## EXERCISE OBJECTIVE
Search the records for the string "bowl" and return each line that has it.

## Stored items
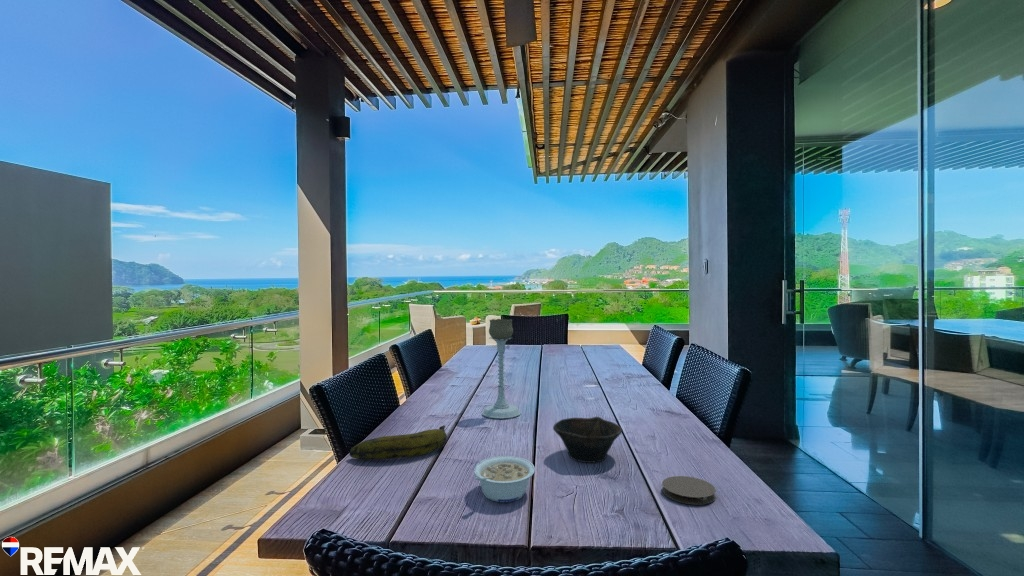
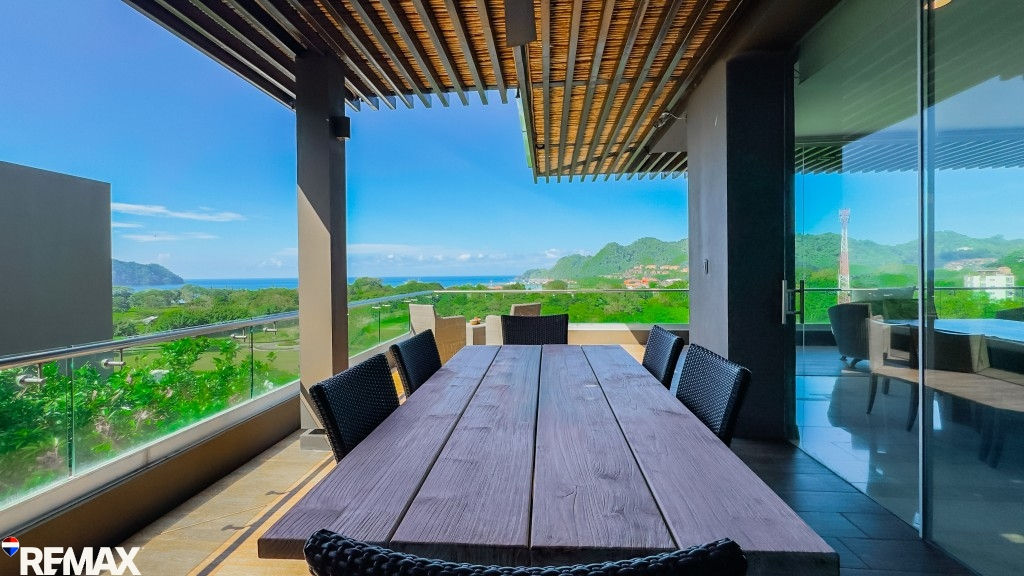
- legume [473,455,536,503]
- banana [348,424,448,461]
- bowl [552,416,623,464]
- coaster [661,475,717,506]
- candle holder [481,318,522,420]
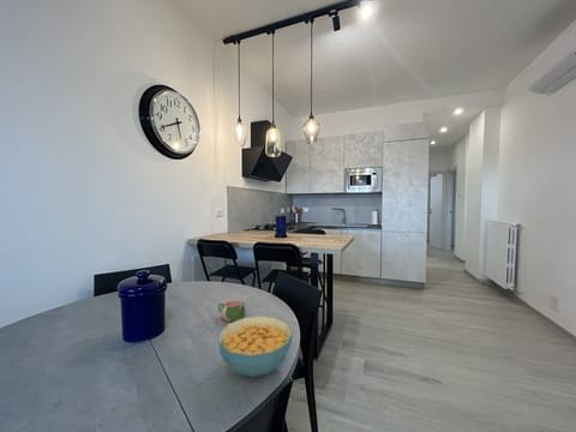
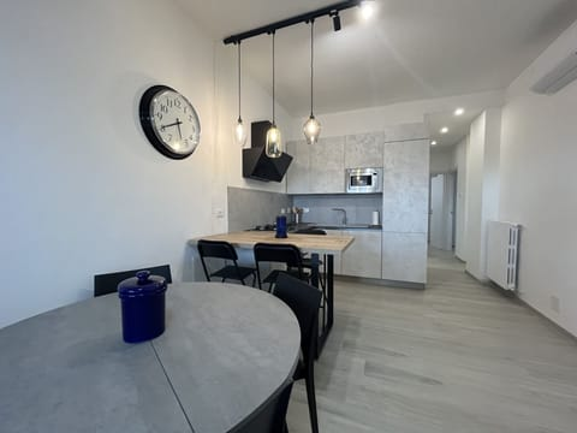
- mug [217,299,247,323]
- cereal bowl [218,314,294,378]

## ANSWER BOX
- bowl [552,416,623,464]
- cereal bowl [218,314,294,378]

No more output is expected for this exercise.